[REQUIRED WORK]:
• A. In the passage on Acheson House, turn the paragraph beginning "In the 19th century, Bakehouse Close" into a short list that keeps its main facts.
• B. Carry on the passage about Acheson House and Bakehouse Close from its final sentence.

[[ READING TEXT open ]]

Huntly House, Canongate Kirk and the Tolbooth form the largest cluster of 16th- and 17th-century urban buildings in Scotland. Among them is Acheson House in Bakehouse Close (146 Canongate). The close evokes the past so well that location scouts for Outlander found it needed little dressing as a backdrop for the TV show’s Jacobite setting. The original owner of the house was Archibald Acheson, a government minister for Charles I. In the courtyard is the Acheson crest (1633) – cockerel, trumpet, the motto ‘Vigilantibus’, meaning ‘forever watchful’, and a monogram with the initials of Archibald Acheson and his wife Margaret Hamilton.

In the 19th century, Bakehouse Close was a densely populated slum. At that time, Acheson House was a tenement and brothel, having been bought and sold several times, each transaction leading to decline. In 1924, it was bought by the city, sold to the 4th Marquess of Bute in 1935 and restored (Robert Hurd architect). Based here is Edinburgh World Heritage, for which the historic house was adapted (Benjamin Tindall Architects 2012).

[[ READING TEXT closed ]]
[[ INFORMATION open ]]

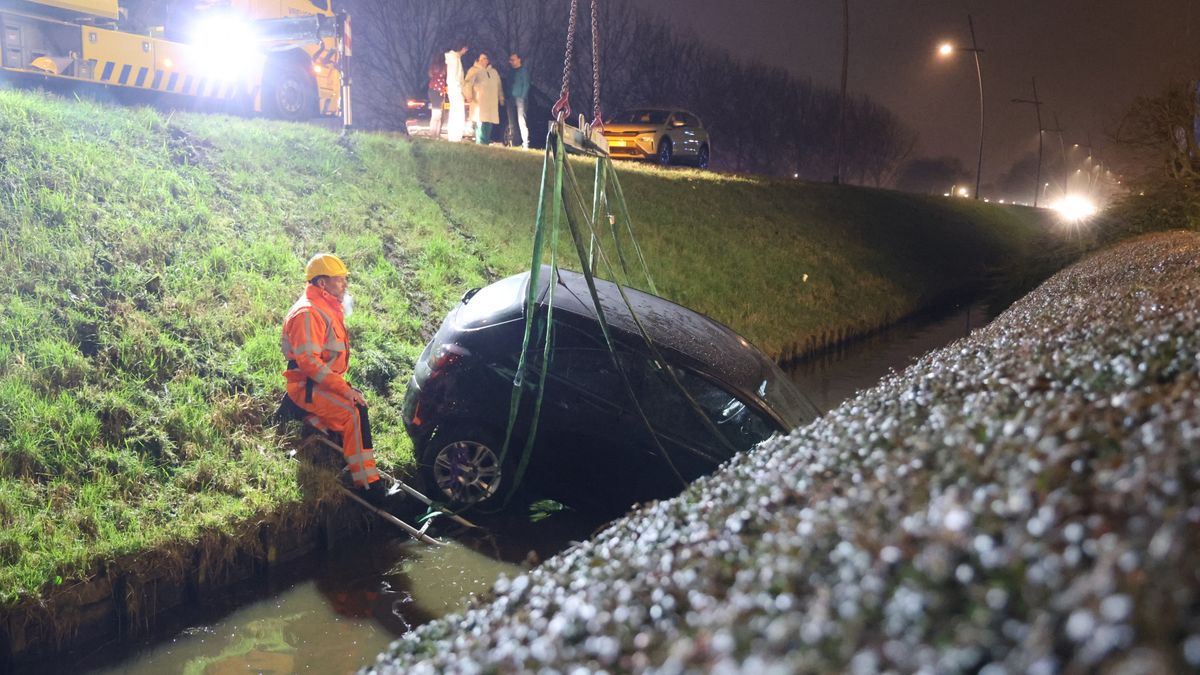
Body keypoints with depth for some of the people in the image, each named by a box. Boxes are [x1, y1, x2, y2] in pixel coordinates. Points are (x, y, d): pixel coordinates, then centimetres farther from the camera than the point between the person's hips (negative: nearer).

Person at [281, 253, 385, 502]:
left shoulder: (329, 308, 13)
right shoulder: (308, 313, -19)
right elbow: (308, 361, -26)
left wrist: (343, 384, 11)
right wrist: (344, 388, -27)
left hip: (326, 382, 10)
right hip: (307, 386, -10)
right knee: (353, 414, -24)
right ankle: (367, 484, -23)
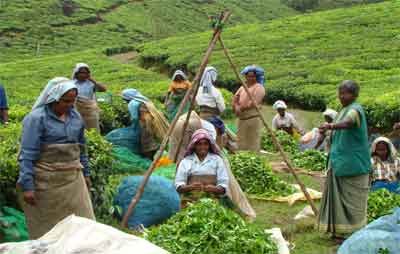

[[ INFORMATION closed ]]

[ANSWERS TO THE EXERCISES]:
• A.
- 19th century: Bakehouse Close was a crowded slum, and Acheson House served as a tenement and brothel. Each of its several sales pushed it further into decline.
- 1924: The city bought the house.
- 1935: It was sold to the 4th Marquess of Bute and restored by architect Robert Hurd.
- 2012: Benjamin Tindall Architects adapted it for Edinburgh World Heritage, which is based there.

• B.
13

Sugarhouse Close154–166 Canongate, 41 Holyrood Road

18th century; rebuilt 1860s; Oberlanders Architects, Will Rudd Davidson engineers 2011–14

The name sounds sweet but hides the bitter taste of Scotland’s role in the slave trade. The Edinburgh Sugar House Company opened a refinery here in 1752 (there were other refineries at the Port of Leith). The raw material came from plantations worked by African slaves in the West Indies. From 1829 to 1852, the refinery was owned by William Macfie & Co., the sugar dynasty established in 1788 at Greenock (Port Glasgow). Above the pend is a panel with the Clan Macfie lion rampant and motto ‘Pro Rege’, meaning ‘For the King’.

When the site was redeveloped as a brewery in the 1860s, the Macfie panel, the two-storey oriel window in which it is set, and the crowstep gable with a star finial were evidently retained. Remains of the brewery have been blended into ‘Sugarhouse Close’, student accommodation expressed in varied built forms sympathetic in scale, materials and linear plan to the historic setting.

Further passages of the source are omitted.